Le ministère du travail a délivré l’agrément au nouveau syndicat de journalistes exactement deux mois après le dépôt du dossier administratif et ce conformément à la législation algérienne.

Depuis le début de la contestation, le gouvernement a montré beaucoup de souplesse dans le traitement des dossiers en relation avec le mouvement syndical soumis dans un passé récent à un contrôle stricte.

L’obtention de l’agrément est en fait une véritable « consécration » pour toute la corporation qui vit un véritable enfer du fait notamment de l’absence de cadre juridique et de mécanismes pouvant protéger le journaliste sur le plan socioprofessionnel.

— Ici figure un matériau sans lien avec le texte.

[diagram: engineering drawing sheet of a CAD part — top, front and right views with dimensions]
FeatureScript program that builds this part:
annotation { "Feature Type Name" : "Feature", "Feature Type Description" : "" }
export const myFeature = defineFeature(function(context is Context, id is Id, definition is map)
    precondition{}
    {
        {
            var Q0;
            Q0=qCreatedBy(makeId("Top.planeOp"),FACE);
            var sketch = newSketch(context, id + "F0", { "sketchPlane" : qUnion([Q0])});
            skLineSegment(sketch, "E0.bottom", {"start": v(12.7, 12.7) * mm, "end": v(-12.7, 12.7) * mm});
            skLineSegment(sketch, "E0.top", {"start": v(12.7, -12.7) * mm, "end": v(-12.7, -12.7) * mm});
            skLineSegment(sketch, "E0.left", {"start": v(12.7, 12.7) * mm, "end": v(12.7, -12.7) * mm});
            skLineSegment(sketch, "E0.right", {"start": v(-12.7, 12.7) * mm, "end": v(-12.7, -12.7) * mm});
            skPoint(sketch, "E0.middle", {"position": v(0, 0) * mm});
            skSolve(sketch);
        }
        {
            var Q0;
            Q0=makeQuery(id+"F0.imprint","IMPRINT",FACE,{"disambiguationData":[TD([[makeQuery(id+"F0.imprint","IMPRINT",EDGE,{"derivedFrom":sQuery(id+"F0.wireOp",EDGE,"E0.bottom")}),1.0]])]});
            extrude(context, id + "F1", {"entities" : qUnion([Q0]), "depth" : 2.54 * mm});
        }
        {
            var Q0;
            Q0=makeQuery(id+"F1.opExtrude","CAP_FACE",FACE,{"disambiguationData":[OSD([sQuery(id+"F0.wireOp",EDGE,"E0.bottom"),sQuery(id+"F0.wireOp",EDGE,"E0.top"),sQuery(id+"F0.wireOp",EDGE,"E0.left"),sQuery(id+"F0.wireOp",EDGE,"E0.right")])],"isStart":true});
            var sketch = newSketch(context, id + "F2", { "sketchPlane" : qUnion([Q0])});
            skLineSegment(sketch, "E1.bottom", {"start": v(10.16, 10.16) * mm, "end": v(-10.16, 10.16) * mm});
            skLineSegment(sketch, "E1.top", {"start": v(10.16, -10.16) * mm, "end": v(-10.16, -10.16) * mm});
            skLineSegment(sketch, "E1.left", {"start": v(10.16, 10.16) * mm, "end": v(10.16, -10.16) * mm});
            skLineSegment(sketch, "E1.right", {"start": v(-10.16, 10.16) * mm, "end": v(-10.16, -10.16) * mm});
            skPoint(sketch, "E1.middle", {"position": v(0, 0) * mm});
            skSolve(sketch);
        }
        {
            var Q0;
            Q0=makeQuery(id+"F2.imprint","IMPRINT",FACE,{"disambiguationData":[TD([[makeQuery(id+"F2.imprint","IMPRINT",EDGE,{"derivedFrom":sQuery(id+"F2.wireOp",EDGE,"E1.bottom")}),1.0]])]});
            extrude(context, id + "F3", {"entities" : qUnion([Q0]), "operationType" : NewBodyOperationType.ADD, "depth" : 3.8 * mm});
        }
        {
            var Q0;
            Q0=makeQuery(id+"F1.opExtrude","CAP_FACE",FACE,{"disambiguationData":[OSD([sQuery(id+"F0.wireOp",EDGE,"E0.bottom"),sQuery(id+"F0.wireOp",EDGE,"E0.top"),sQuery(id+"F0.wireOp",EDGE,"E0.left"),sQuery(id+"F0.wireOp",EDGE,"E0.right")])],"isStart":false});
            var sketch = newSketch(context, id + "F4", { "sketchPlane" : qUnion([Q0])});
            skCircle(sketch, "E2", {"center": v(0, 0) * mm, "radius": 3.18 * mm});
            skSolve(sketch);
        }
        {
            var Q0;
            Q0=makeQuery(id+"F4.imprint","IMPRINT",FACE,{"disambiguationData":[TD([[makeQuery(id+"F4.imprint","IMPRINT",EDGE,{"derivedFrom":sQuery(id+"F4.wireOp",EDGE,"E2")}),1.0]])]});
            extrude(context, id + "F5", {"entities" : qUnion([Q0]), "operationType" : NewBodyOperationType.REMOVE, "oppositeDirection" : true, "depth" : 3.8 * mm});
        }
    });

C’est aussi une véritable victoire à toute l’équipe de journalistes militants, à leur tête le président et le vice-président, Riadh Boukhadcha et Zahir Mehdaoui qui ont milité sur le terrain depuis une quinzaine d’années pour la défense des droits d’une corporation que la bande à Bouteflika a voulu briser à tout prix.

Des centaines de journalistes, en dépit de la pression et des problèmes incommensurables rencontrés quotidiennement, n’ont pas baissé les bras.  Aujourd’hui l’obtention de l’agrément permettra de se battre pour « redorer » son blason au journaliste Algérien et ce dans un cadre légal.